Below is a short and succinct video teaching from Ben Witherington, professor of New Testament studies at Asbury Theological Seminary. The topic is a hot one for today – women in ministry, as well as in the household.
If you read my blog regularly, you will already know where I stand on this position, being of a more egalitarian persuasion. In all, I appreciate greatly what Witherington has to share, especially in mentioning the concept of a trajectory being created within the New Testament.
What is a trajectory?
One could state it this way: We recognise that certain details, commands and teachings of Scripture were not to be binding on God’s people for all time sake. You know, like foot washing, head coverings, specific clothing, and the sort. That might suffice. But let’s flesh it out a little more.
In identifying a trajectory, at least in regards to the discussion surrounding women’s roles, we note that something is being created within the corpus of New Testament writings that, even though one might be able to quote some verses in support of the complementarian perspective that men alone should carry leadership and authority within ministry and the home, we see a door opening for a broader and greater understanding of God’s design for the mutual and shared roles of both men and women. The normative views of the socio-religious culture of that day are slowly being transformed by the rule of God.
You see, those of the New Testament times found themselves within a patriarchal society. Guess what that meant? Men were in charge, women were not. Children could have even been viewed of more value than women. And one must admit that some teaching within the New Testament does not necessarily challenge such a perspective.

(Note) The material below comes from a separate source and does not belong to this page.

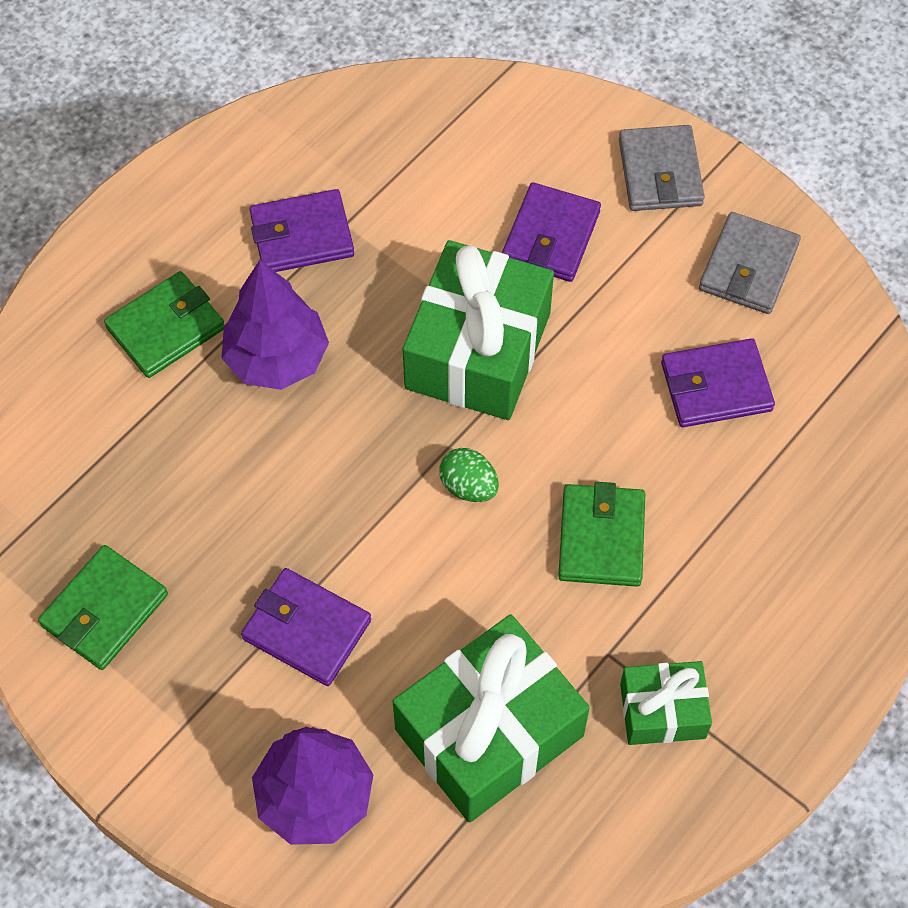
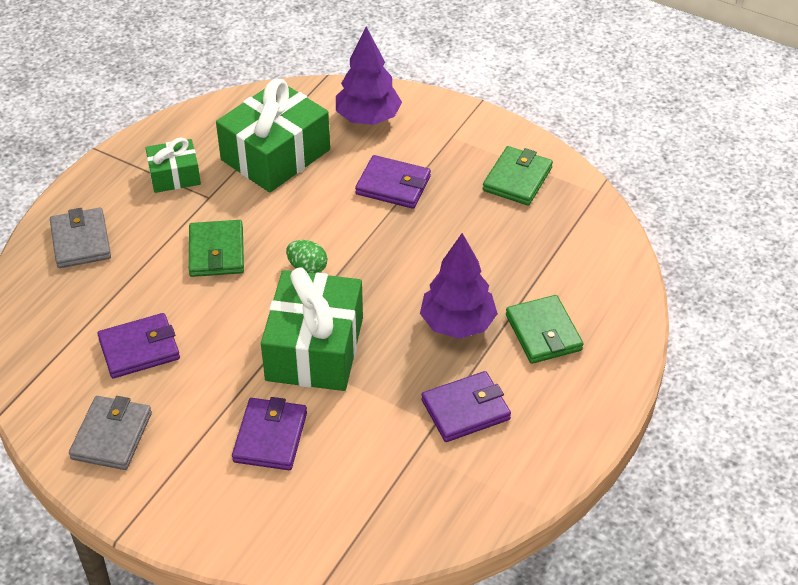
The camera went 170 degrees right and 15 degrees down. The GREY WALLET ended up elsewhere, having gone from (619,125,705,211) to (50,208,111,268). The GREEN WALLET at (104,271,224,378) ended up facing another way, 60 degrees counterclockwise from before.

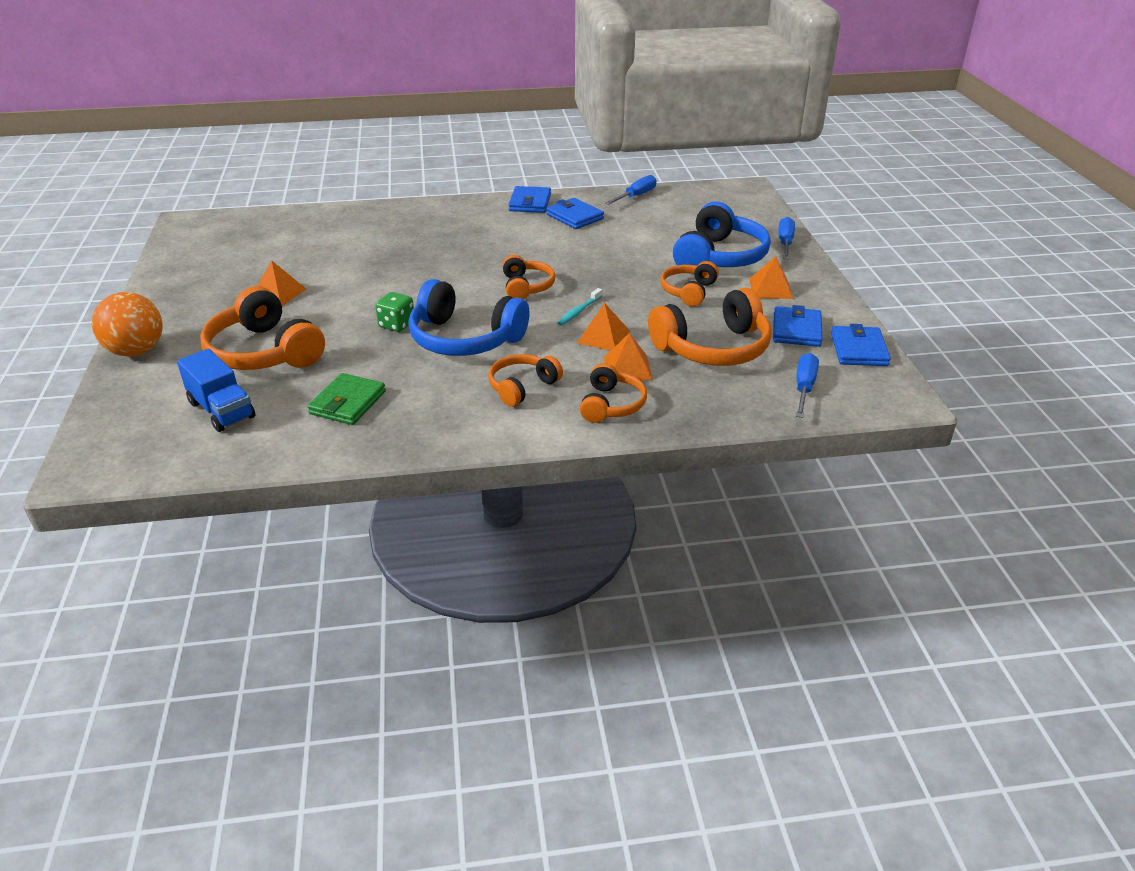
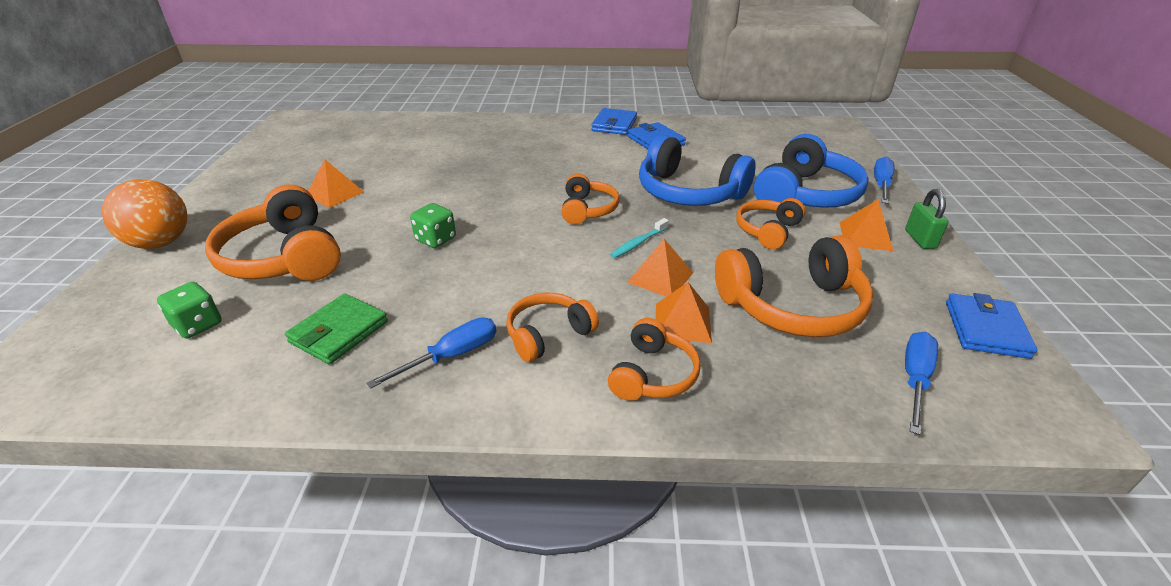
The camera went 10 degrees right and 0 degrees up. The second view lost the BLUE WALLET at (773,305,823,347). The second view gained the GREEN PADLOCK at (905,189,948,249). The BLUE HEADPHONES ended up elsewhere, having gone from (408,279,530,356) to (639,135,755,206). The BLUE SCREWDRIVER ended up elsewhere, having gone from (605,175,657,205) to (367,317,496,389). Where the BLUE TRUCK stood at (177,349,255,432), the GREEN DICE came to stand at (157,282,222,339).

But what it does is offer this two-fold outlook: a) it calls for faithful and servant heart in the midst of such a culture and b) opens the door for movement towards that greater design of God for women. It’s quite like when we read the New Testament passages on slavery, you don’t see an outright challenge to such an accepted structure. Rather, what you see is: a) a calling to be a faithful follower of Christ as a slave, which meant treating your master well, as well as the master treating the slave well and b) a trajectory opening that allows for us to conclude that slavery is not God’s great and ultimate design for human beings.
Within the kingdom, there are no social barriers, AT ALL. Gender, socio-economic, cultural, national, etc, have all come down in Christ. Yes, they still exist. Men are men, women are women. But these factors do not determine calling, gifting and ministry in the purposes of God. This is all part of God’s new creation in Christ and the new covenant. We are fully headed there one day, but the church is to be a society that lives like it even now.

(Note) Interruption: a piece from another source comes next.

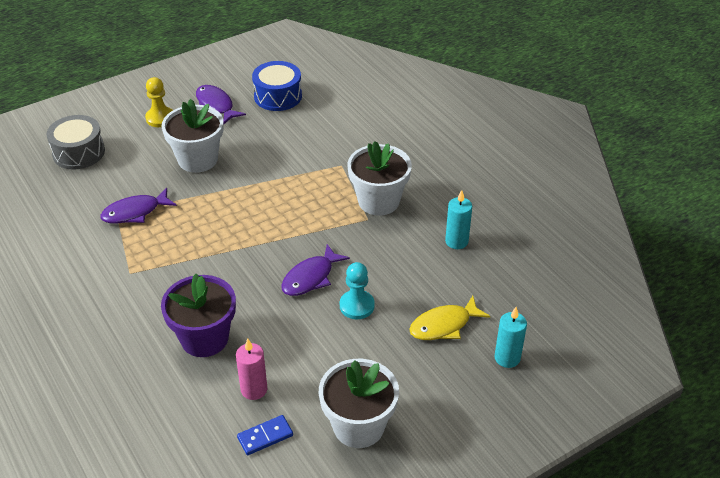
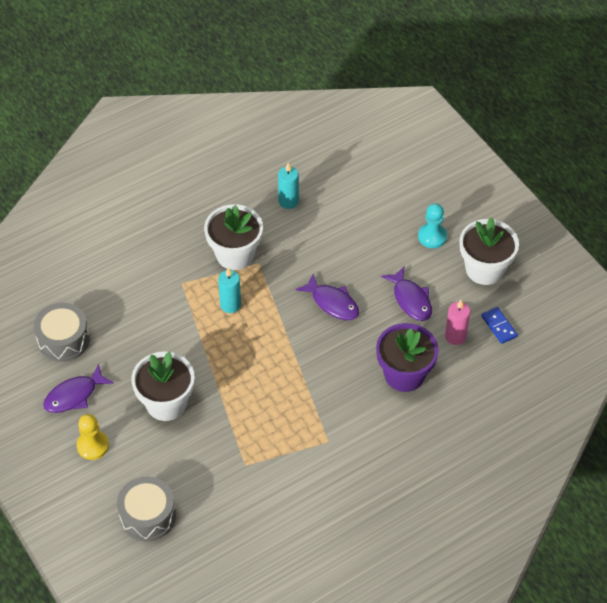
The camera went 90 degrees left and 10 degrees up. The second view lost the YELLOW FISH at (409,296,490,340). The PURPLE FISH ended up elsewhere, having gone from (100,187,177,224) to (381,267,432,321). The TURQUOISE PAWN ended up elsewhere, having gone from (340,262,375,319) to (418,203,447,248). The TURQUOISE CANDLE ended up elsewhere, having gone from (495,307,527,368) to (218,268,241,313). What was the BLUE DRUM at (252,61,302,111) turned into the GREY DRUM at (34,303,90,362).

So, those are some brief thoughts of mine on women in ministry and what we might call trajectory theology. But take some time to view this short, 7-minute teaching of Ben Witherington. I believe it provides some solid points to think about within the gender-role discussion.
Hi Scott, some helpful observations there. Often hard for us now to appreciate how radical the teaching on women and involvement of women in ministry would have been. I like what you said about slavery, think you could have taken it further though! The movement of Onesimus from slave to brother and equal in Philemon reinforces the teaching in Ephesians of mutual submission between Christians now being the defining relationship, more so than wife/husband or slave/master. Whilst I don’t agree entirely with the approach of feminist theology, the focus on household gathered around a common table eating and sharing hospitality rather than a household ruled by a patriarch seeks to bring this understanding of equality in Christ into our Ecclesiology in a helpful way.
Thanks for the comment and thoughts. Just as a side, egalitarianism (or mutuality) has nothing to do with feminism at its core. I am not saying you make the full connection. But PLENTY of people thing egalitarianism is simply liberal feminism. It’s like equating charismata gifts with only those who abuse it. Or equating evolution only with atheistic or agnostic perspectives. We cannot make these fully connections, since there are plenty of healthy Christians holding to these varying views. And I think more and more have and will continue to see these views as acceptable within [evangelical] Christianity, even if they might not hold to them fully.
Hi Scott, can see why you would think I was making a connection there between egalitarianism and feminisim, but that wasn’t my intention. In fact I would contend that the two are in opposition. Simply, I think that some feminist theology can help to introduce balance to prevailing historical views leading to an egalitarian position which I would adopt myself. Fully agree with everything else you say!